§ **Istruzioni**: Secondo il testo riportato, da chi è sviluppata l'applicazione scelta dal Governo per tracciare i contatti di prossimità?
── Testo riportato ──
Alla fine mi viene richiesta una serie di informazioni sul mio stato di salute ed infine confermo l’invio dei dati.

Alla fine non sono granché eccitato. Io ti fornisco dei dati utili e tu in cambio non mi dai nulla se non la consueta conferenza stampa delle 18.00. In passato abbiamo condotto progetti che riguardavano la richiesta e l’utilizzo di dati personali, anche sensibili. Una delle cose più importanti che scoprimmo durante la fase di User Research fu che gli utenti sono anche disponibili a cedere informazioni, ammesso che ne ricevano qualcosa in cambio. Qui non accade.

Insomma, capisco l’urgenza e la necessità ma si poteva fare meglio e comunque mi nasce il sospetto che stai cercando scorciatoie per fare in modo di non testare tutti i cittadini in relazioni al virus con metodi scientifici.

In tarda serata leggo un articolo che annuncia che è stata scelta dal Governo l’applicazione per tracciare i contatti di prossimità. Mi sembra una buona notizia.

Confesso che la prima idea che mi ero fatto è che fossero stati scelti gli amici degli amici e che ci saremmo trovati di fronte alla consueta porcheria. Invece leggo che l’applicazione scelta è sviluppata da Bending Spoons e faccio i salti di gioia. Quei ragazzi non sono bravi, sono stellari. Ben fatto!
───
── Voci elencate ──
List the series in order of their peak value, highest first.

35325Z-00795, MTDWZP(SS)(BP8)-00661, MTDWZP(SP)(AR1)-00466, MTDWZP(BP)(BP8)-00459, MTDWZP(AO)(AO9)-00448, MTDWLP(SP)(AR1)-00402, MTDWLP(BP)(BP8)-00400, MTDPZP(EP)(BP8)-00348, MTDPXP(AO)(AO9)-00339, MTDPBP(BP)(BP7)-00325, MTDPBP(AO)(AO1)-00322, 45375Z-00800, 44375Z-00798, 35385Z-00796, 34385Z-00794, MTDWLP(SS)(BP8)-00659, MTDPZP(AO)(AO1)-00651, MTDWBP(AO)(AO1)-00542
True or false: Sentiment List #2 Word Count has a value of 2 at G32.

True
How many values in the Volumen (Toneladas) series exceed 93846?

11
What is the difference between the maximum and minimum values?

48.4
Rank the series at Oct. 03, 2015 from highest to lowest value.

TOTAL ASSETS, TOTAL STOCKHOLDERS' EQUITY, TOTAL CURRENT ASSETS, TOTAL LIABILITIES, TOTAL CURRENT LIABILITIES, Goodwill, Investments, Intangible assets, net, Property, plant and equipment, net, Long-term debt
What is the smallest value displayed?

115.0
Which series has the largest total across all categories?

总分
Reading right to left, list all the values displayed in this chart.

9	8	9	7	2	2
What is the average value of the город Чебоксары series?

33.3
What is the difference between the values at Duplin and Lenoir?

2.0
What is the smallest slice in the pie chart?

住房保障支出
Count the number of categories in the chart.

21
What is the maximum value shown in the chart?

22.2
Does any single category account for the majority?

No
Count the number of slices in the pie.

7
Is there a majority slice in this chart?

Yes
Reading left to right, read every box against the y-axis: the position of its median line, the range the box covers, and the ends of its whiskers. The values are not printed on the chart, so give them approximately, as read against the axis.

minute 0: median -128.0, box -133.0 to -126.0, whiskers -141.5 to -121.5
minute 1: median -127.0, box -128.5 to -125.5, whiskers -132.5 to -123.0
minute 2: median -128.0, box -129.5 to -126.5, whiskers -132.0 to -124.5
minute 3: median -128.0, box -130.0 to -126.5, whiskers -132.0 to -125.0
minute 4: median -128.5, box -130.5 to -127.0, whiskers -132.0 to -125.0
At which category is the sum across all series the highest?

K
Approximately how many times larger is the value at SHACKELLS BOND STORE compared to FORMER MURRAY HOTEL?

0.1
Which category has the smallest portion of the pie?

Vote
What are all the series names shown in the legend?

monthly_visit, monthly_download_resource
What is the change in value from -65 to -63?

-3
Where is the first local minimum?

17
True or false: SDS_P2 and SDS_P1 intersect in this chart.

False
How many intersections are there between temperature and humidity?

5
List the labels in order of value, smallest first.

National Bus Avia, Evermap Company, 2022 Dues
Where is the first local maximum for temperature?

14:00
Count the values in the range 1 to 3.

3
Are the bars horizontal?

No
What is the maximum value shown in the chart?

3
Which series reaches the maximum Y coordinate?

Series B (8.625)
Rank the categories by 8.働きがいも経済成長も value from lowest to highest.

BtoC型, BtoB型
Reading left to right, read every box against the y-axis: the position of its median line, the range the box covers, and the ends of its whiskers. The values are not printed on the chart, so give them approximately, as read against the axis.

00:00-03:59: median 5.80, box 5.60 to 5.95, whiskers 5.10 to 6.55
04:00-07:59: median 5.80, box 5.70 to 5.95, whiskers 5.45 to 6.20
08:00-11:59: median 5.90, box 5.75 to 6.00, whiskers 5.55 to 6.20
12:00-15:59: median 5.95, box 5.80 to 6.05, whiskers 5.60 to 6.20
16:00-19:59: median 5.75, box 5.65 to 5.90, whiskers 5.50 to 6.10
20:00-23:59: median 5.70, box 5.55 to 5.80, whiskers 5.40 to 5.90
───
§ **Risultato**: Da Bending Spoons.